**DOCUMENT PASSAGE:**
● ● ● ●
Data Sources

The data used in this workshop are adapted from the following:

City of Cambridge Public Safety. “Police Department Crash Data - Updated.” Cambridge Open Data, September 13, 2022. https://data.cambridgema.gov/Public-Safety/Police-Department-Crash-Data-Updated/gb5w-yva3.

National Centers for Environmental Information, National Oceanic and Atmospheric Administration. “Past Weather.” Past Weather | CAMBRIDGE MA | US1MAMD0011, October 3, 2022. https://www.ncei.noaa.gov/access/past-weather/42.55502054693938,-71.76079845408827,42.040922629398835,-70.48652687279844.

Plotting with ggplot2

library(tidyverse)
library(lubridate)

Practice with irises

ggplot(iris, aes(x = Petal.Length, y = Petal.Width)) +
  geom_point()

Start with just the data and coordinates

ggplot(iris, aes(x = Petal.Length, y = Petal.Width)) 

Add in points to show data, along with color and a linear model

ggplot(iris, aes(x = Petal.Length, y = Petal.Width)) +
  geom_point()
● ● ● ●
**DATA PROVIDED:**
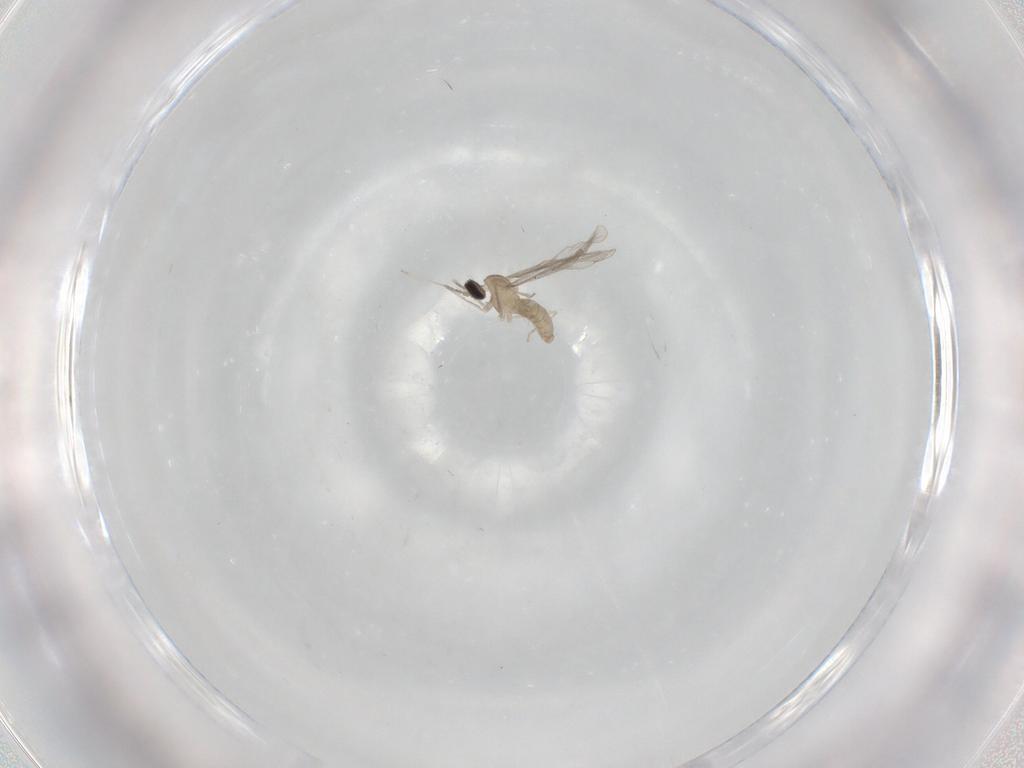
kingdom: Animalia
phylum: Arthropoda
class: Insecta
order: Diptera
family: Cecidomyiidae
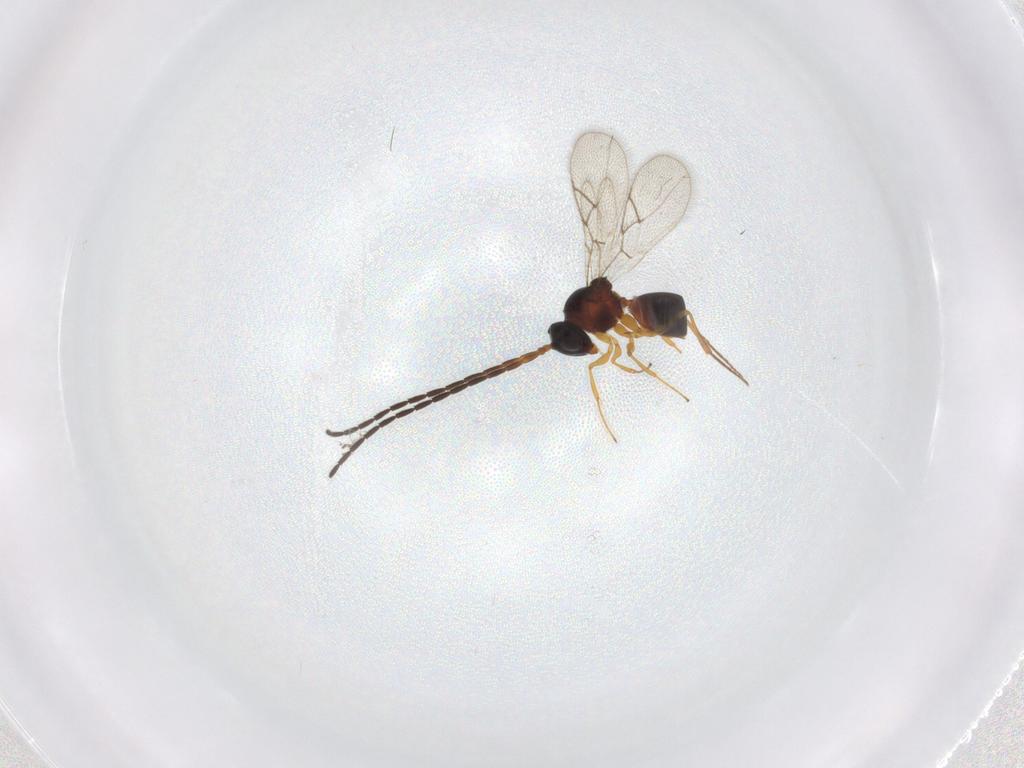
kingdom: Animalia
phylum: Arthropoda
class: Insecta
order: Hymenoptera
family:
● ● ● ●
**WORK INSTRUCTIONS:**
• a. Rewrite the passage of the ggplot2 workshop page starting with "The data used" and going on through "library(lubridate)", replacing "workshop" with "session".
• b. Answer these questions from the ggplot2 workshop page:
(i) What date is given for the Cambridge police crash data?
(ii) Which two libraries are loaded?
(iii) Which variable is placed on the x-axis in the iris plots?
The listing is separate material and not part of the ggplot2 workshop page.

**SOLUTIONS TO THE PROBLEMS:**
• a.
The data used in this session are adapted from the following:

City of Cambridge Public Safety. “Police Department Crash Data - Updated.” Cambridge Open Data, September 13, 2022. https://data.cambridgema.gov/Public-Safety/Police-Department-Crash-Data-Updated/gb5w-yva3.

National Centers for Environmental Information, National Oceanic and Atmospheric Administration. “Past Weather.” Past Weather | CAMBRIDGE MA | US1MAMD0011, October 3, 2022. https://www.ncei.noaa.gov/access/past-weather/42.55502054693938,-71.76079845408827,42.040922629398835,-70.48652687279844.

Plotting with ggplot2

library(tidyverse)
library(lubridate)

• b.
(i) September 13, 2022
(ii) tidyverse and lubridate
(iii) Petal.Length